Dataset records

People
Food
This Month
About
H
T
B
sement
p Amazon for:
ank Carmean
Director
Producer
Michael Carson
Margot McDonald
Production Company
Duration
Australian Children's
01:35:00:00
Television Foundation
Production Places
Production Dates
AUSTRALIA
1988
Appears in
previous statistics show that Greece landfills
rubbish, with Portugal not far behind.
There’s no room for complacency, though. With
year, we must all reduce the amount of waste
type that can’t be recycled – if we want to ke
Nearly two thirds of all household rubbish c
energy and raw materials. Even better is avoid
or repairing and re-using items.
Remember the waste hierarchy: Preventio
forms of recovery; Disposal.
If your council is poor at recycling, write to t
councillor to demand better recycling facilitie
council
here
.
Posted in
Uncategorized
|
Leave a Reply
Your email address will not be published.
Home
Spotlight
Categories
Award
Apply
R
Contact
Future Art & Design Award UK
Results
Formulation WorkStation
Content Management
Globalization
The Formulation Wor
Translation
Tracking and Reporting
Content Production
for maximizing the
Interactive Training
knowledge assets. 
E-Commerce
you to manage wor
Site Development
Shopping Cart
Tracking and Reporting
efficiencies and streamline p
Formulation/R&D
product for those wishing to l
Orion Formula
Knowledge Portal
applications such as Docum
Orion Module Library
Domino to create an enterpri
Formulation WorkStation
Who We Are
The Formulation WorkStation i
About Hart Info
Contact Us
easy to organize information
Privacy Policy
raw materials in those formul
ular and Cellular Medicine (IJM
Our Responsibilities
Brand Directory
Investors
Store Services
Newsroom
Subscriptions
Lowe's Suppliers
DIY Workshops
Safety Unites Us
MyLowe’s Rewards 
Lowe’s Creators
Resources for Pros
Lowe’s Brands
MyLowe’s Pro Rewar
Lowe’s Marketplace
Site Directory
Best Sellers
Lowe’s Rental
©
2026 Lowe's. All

### ABOUT THIS TASK
Reproduce the line containing "Lowe’s Creators" and every line after it. Stop at the last line of the records, and add nothing.

### RESULT FOR THIS TASK
Lowe’s Creators
Resources for Pros
Lowe’s Brands
MyLowe’s Pro Rewar
Lowe’s Marketplace
Site Directory
Best Sellers
Lowe’s Rental
©
2026 Lowe's. All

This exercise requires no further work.